Andrej Loschak, einer der wenigen kritischen Fernsehjournalisten in Russland, wies jüngst nach, dass es den Fernsehzuschauern mittlerweile schwerfällt, den Wahrheitsgehalt einer Sendung zu erkennen. Allerdings eher unfreiwillig, denn geplant war eine Satire auf im Fernsehen alltägliche Praktiken der Desinformation. »Völlige Finsternis«, sein TV-Mehrteiler im Doku-Stil, imitiert investigativen Journalismus trotz absurd anmutender Behauptungen so überzeugend, dass viele Zuschauer die präsentierten Schlussfolgerungen glaubten. Schließlich wird die kaum weniger absurde staatliche Propaganda ebenso von vielen geglaubt.

Künstlerisch weniger ambitioniert, aber mit schwerwiegenden Folgen arbeiteten Loschaks Kollegen vom Fernsehsender NTV, der für seine propagandistischen Sendungen berüchtigt ist. Am 5. Oktober lief der Beitrag »Anatomie des Protests 2«, der den linken Flügel der russischen Opposition als revolutionäre Zelle darstellte, die auf einen Staatsstreich hinarbeite. Als Instrukteur fungiert Giwi Targamadse, ein enger Vertrauter des georgischen Präsidenten Michail Saakaschwili. Targamadse gilt seit der »Rosenrevolution« in Georgien 2003 als Geheimwaffe im Kampf gegen postsowjetische Führungskader.
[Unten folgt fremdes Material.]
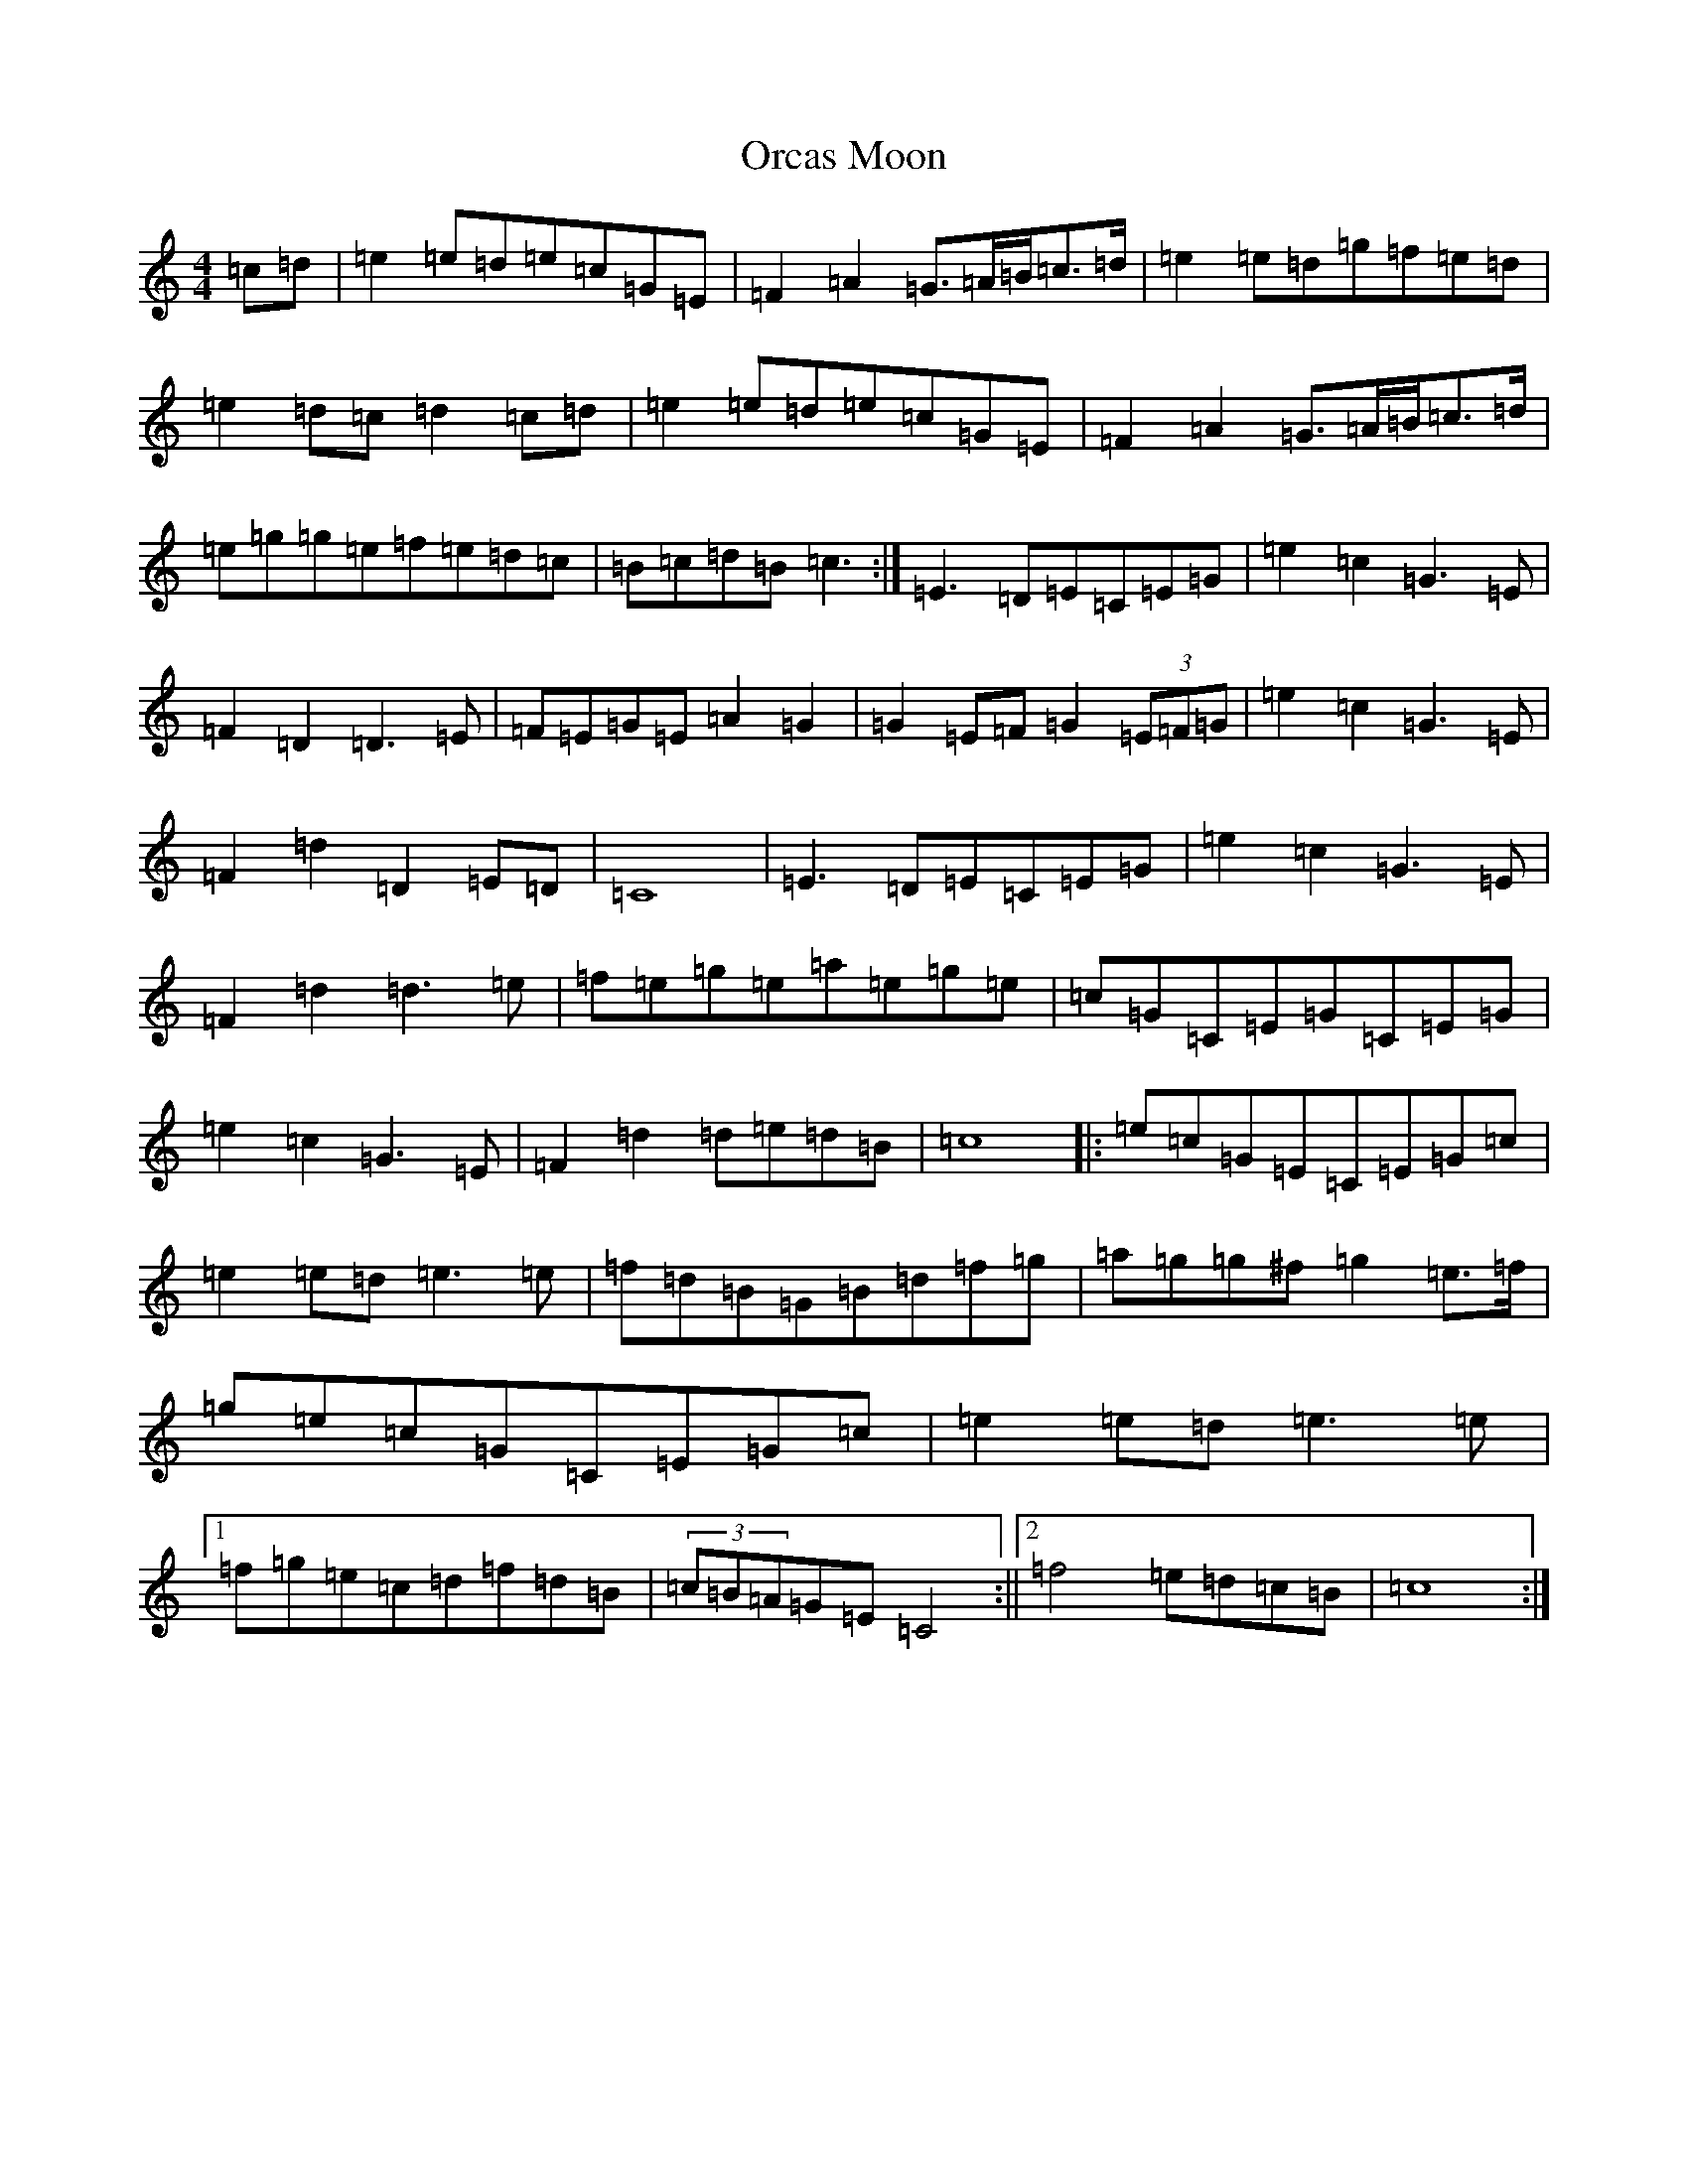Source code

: X: 16155
T: Orcas Moon
S: https://thesession.org/tunes/12643#setting21271
R: barndance
M:4/4
L:1/8
K: C Major
=c=d|=e2=e=d=e=c=G=E|=F2=A2=G3/2=A/2=B/2=c3/2=d/2|=e2=e=d=g=f=e=d|=e2=d=c=d2=c=d|=e2=e=d=e=c=G=E|=F2=A2=G3/2=A/2=B/2=c3/2=d/2|=e=g=g=e=f=e=d=c|=B=c=d=B=c3:|=E3=D=E=C=E=G|=e2=c2=G3=E|=F2=D2=D3=E|=F=E=G=E=A2=G2|=G2=E=F=G2(3=E=F=G|=e2=c2=G3=E|=F2=d2=D2=E=D|=C8|=E3=D=E=C=E=G|=e2=c2=G3=E|=F2=d2=d3=e|=f=e=g=e=a=e=g=e|=c=G=C=E=G=C=E=G|=e2=c2=G3=E|=F2=d2=d=e=d=B|=c8|:=e=c=G=E=C=E=G=c|=e2=e=d=e3=e|=f=d=B=G=B=d=f=g|=a=g=g^f=g2=e3/2=f/2|=g=e=c=G=C=E=G=c|=e2=e=d=e3=e|1=f=g=e=c=d=f=d=B|(3=c=B=A=G=E=C4:||2=f4=e=d=c=B|=c8:|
So soll er 2006 seine Unterstützung beim Sturz des weißrussischen Präsidenten Alexander Lukaschenko angeboten und vor den letzten Präsidentschaftswahlen in der Ukraine für die Entsendung von 2 000 Kämpfern nach Donetsk, der Heimatstadt von Viktor Janukowitsch, gesorgt haben, damit dieser die Wahl verliert. Als Beweis für die jüngste georgische Einmischung in innerrussische Angelegenheiten führte NTV eine Videoaufnahme an, die der Sender von einem unbekannten Georgier auf der Straße erhalten haben will. Die Audiodatei gab es als Bonus dazu, sie wurde hinterher mit dem Video zusammenmontiert. Genau so sieht die Aufnahme auch aus. Gefilmt wurde mit einer versteckten Kamera bei einem angeblichen Treffen Targamadses in Minsk mit dem linken Oppositionsführer Sergej Udalzow, dessen Mitstreiter von der Linksfront, Leonid Razwozzhajew, und dem Kommunisten Konstantin Lebedew. Alle drei kandidierten für die ursprünglich für den 21. Oktober angesetzten Wahlen zum oppositionellen Koordinationsrat. Die Wahlen wurden wegen ständiger DDoS-Attacken auf die Website, über die das Abstimmungsverfahren geregelt wird, um einen Tag verlängert.

Die drei Russen sind auf dem Video gut zu erkennen, nicht aber ihre Gesprächspartner. Zudem stimmen die Lippenbewegungen mit dem vermeintlichen Gesprächsinhalt nicht überein.
Das alles stört die russischen Ermittlungsbehörden offenbar keineswegs. Obwohl nicht einmal ein Gutachten über die zweifelhaften Aufnahmen vorliegt, leitete die Staatsanwaltschaft ein Strafverfahren gegen die linken Oppositionellen wegen der Vorbereitung von Massenunruhen ein, ein Delikt, für das bis zu zehn Jahre Freiheitsstrafe vorgesehen sind. Während Udalzow nach einer ersten Vernehmung vorerst auf freien Fuß gesetzt wurde, befindet sich Lebedew seit einigen Tagen in Untersuchungshaft. Razwozzhajew wurde nach der Stellung eines Asylantrags beim Uno-Flüchtlingswerk in Kiew vom russischen und ukrainischen Inlandsgeheimdienst de facto entführt und nach Moskau überstellt. Er soll gestanden haben, Geld von Targamadse bekommen zu haben. Beim Abtransport aus dem Gericht hatte er den Umstehenden zugerufen, er sei zwei Tage lang gefoltert worden.
Ein weiterer Aktivist der Linksfront, Konstantin Kosjakin, ist wegen der Angelegenheit zur Fahndung ausgeschrieben. Dabei liegt er seit zwei Wochen in einem Moskauer Krankenhaus.